Nella compassione ritroviamo l’immagine di Dio e constatiamo la brutalità delle
seduzioni del mondo. I poveri portano sulle spalle il peccato sociale per
questo Gesù si identifica con loro, sono i suoi fratelli più intimi perché i
più simili a Lui.
Se toglierai di mezzo a te
l'oppressione, il puntare il dito e il parlare empio, se offrirai il pane
all'affamato, se sazierai chi è digiuno, allora brillerà fra le tenebre la tua
luce, la tua tenebra sarà come il meriggio.
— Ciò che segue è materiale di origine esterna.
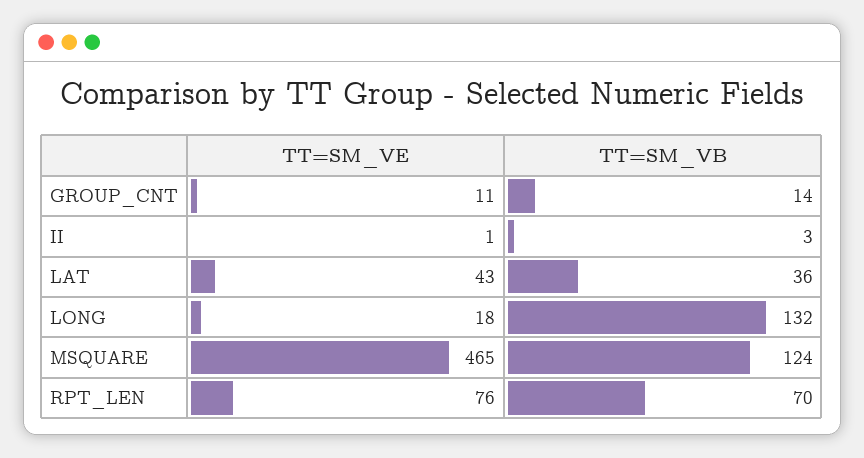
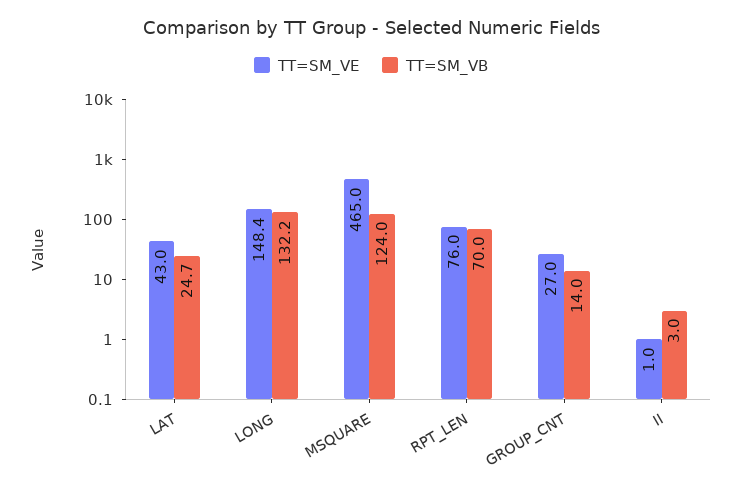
  {
    "TT=SM_VE": {
-     "GROUP_CNT": 11,
+     "GROUP_CNT": 27,
      "II": 1,
      "LAT": 43,
-     "LONG": 18,
+     "LONG": 148.4,
      "MSQUARE": 465,
      "RPT_LEN": 76
    },
    "TT=SM_VB": {
      "GROUP_CNT": 14,
      "II": 3,
-     "LAT": 36,
+     "LAT": 24.7,
      "LONG": 132.2,
      "MSQUARE": 124,
      "RPT_LEN": 70
    }
  }

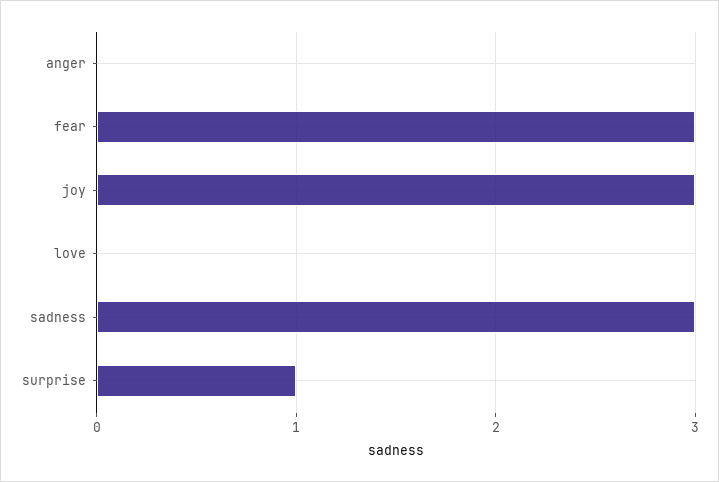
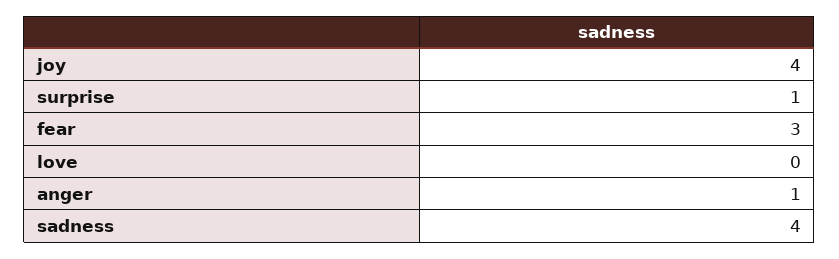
  {
-   "anger": 0,
+   "anger": 1,
    "fear": 3,
-   "joy": 3,
+   "joy": 4,
    "love": 0,
-   "sadness": 3,
+   "sadness": 4,
    "surprise": 1
  }

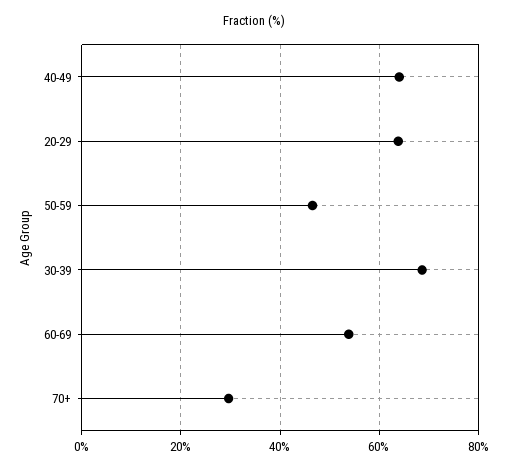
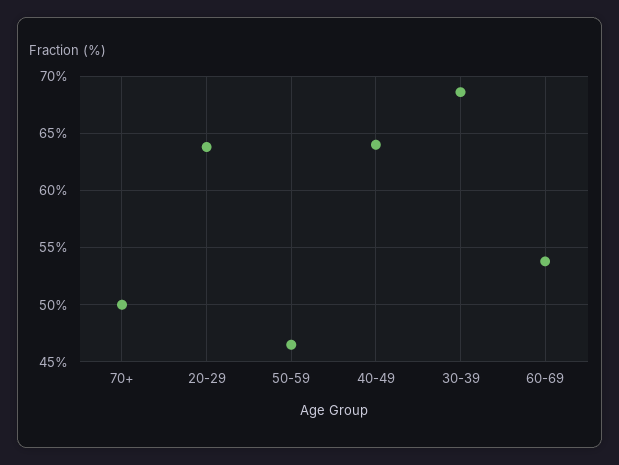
  {
    "40-49": 64,
    "20-29": 64,
    "50-59": 47,
    "30-39": 69,
    "60-69": 54,
-   "70+": 30
+   "70+": 50
  }

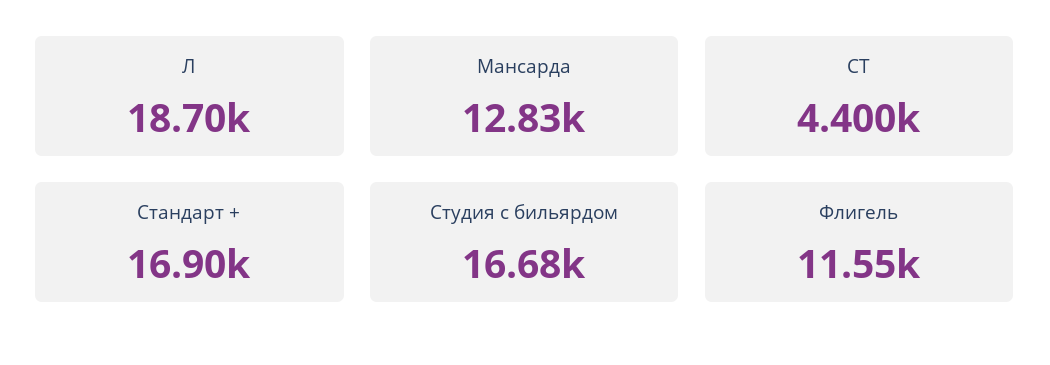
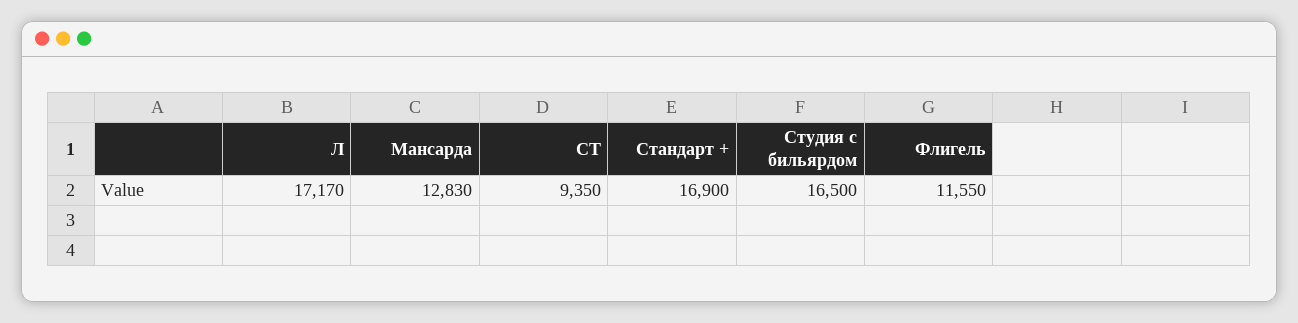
  {
-   "Л": 18700,
+   "Л": 17170,
    "Мансарда": 12830,
-   "СТ": 4400,
+   "СТ": 9350,
    "Стандарт +": 16900,
-   "Студия с бильярдом": 16680,
+   "Студия с бильярдом": 16500,
    "Флигель": 11550
  }

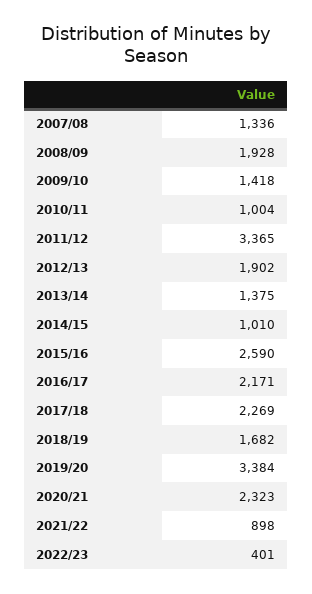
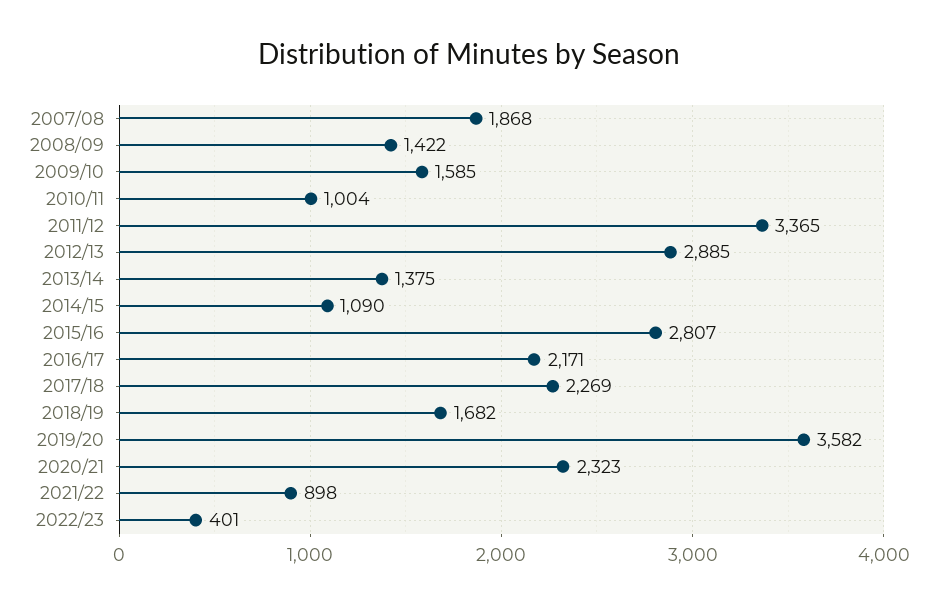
  {
-   "2007/08": 1336,
+   "2007/08": 1868,
-   "2008/09": 1928,
+   "2008/09": 1422,
-   "2009/10": 1418,
+   "2009/10": 1585,
    "2010/11": 1004,
    "2011/12": 3365,
-   "2012/13": 1902,
+   "2012/13": 2885,
    "2013/14": 1375,
-   "2014/15": 1010,
+   "2014/15": 1090,
-   "2015/16": 2590,
+   "2015/16": 2807,
    "2016/17": 2171,
    "2017/18": 2269,
    "2018/19": 1682,
-   "2019/20": 3384,
+   "2019/20": 3582,
    "2020/21": 2323,
    "2021/22": 898,
    "2022/23": 401
  }

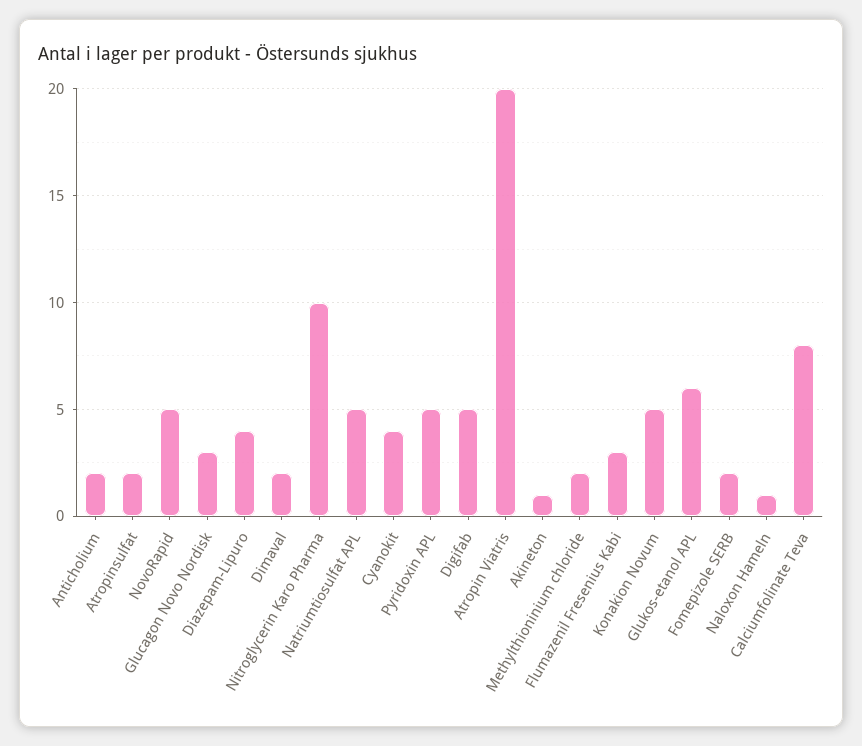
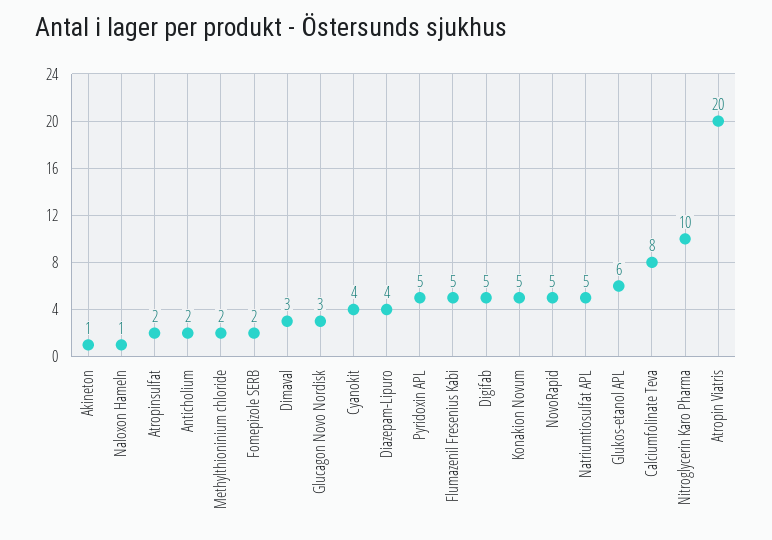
  {
    "Anticholium": 2,
    "Atropinsulfat": 2,
    "NovoRapid": 5,
    "Glucagon Novo Nordisk": 3,
    "Diazepam-Lipuro": 4,
-   "Dimaval": 2,
+   "Dimaval": 3,
    "Nitroglycerin Karo Pharma": 10,
    "Natriumtiosulfat APL": 5,
    "Cyanokit": 4,
    "Pyridoxin APL": 5,
    "Digifab": 5,
    "Atropin Viatris": 20,
    "Akineton": 1,
    "Methylthioninium chloride": 2,
-   "Flumazenil Fresenius Kabi": 3,
+   "Flumazenil Fresenius Kabi": 5,
    "Konakion Novum": 5,
    "Glukos-etanol APL": 6,
    "Fomepizole SERB": 2,
    "Naloxon Hameln": 1,
    "Calciumfolinate Teva": 8
  }

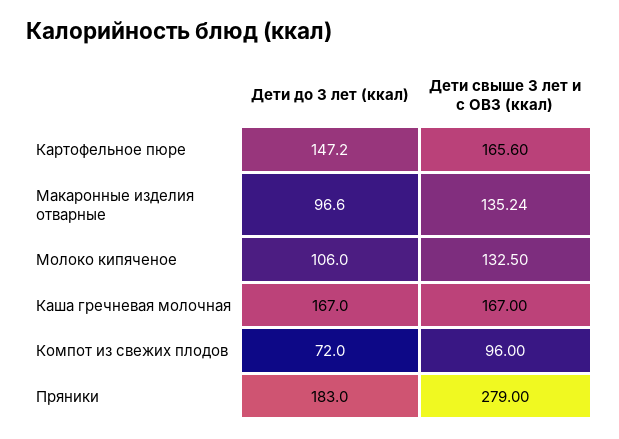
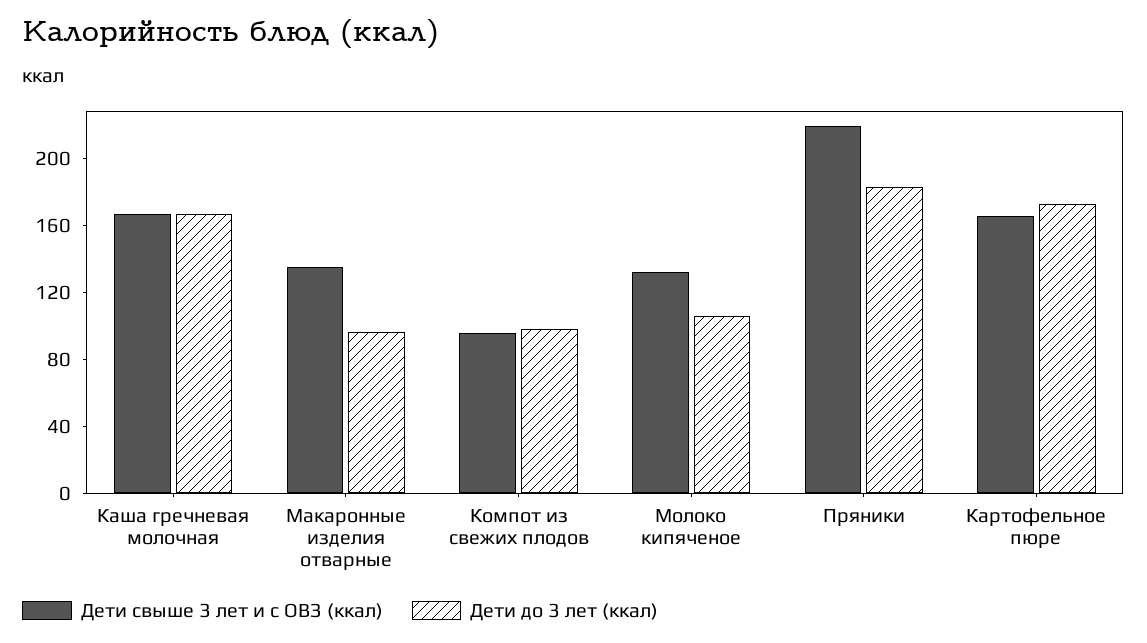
  {
    "Дети до 3 лет (ккал)": {
-     "Картофельное пюре": 147.2,
+     "Картофельное пюре": 170,
      "Макаронные изделия отварные": 96.6,
      "Молоко кипяченое": 106,
      "Каша гречневая молочная": 167,
-     "Компот из свежих плодов": 72,
+     "Компот из свежих плодов": 100,
      "Пряники": 183
    },
    "Дети свыше 3 лет и с ОВЗ (ккал)": {
      "Картофельное пюре": 165.6,
      "Макаронные изделия отварные": 135.24,
      "Молоко кипяченое": 132.5,
      "Каша гречневая молочная": 167,
      "Компот из свежих плодов": 96,
-     "Пряники": 279
+     "Пряники": 220
    }
  }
Ti guiderà sempre il Signore, ti
sazierà in terreni aridi, rinvigorirà le tue ossa; sarai come un giardino
irrigato e come una sorgente le cui acque non inaridiscono. La tua gente
riedificherà le antiche rovine, ricostruirai le fondamenta di epoche lontane. Ti
chiameranno riparatore di brecce, restauratore di case in rovina per abitarvi.
(Isaia 58, 9-12)
L’incontro
con i poveri rischiara le nostre tenebre interiori, ci apre nuove prospettive,
ci porta fuori dalle camere asettiche in cui ci nascondiamo inutilmente per conservarci. I
poveri ci chiamano anche quando non parlano o non li vediamo. Sono l’eterno
appello alla nostra autenticità. Ci spingono nel profondo, ci costringono a
deporre le maschere e ad avvertire le nostre viscere. Le analisi, i sistemi, e
tutte le retoriche devono lasciare spazio all'assurdità della sofferenza.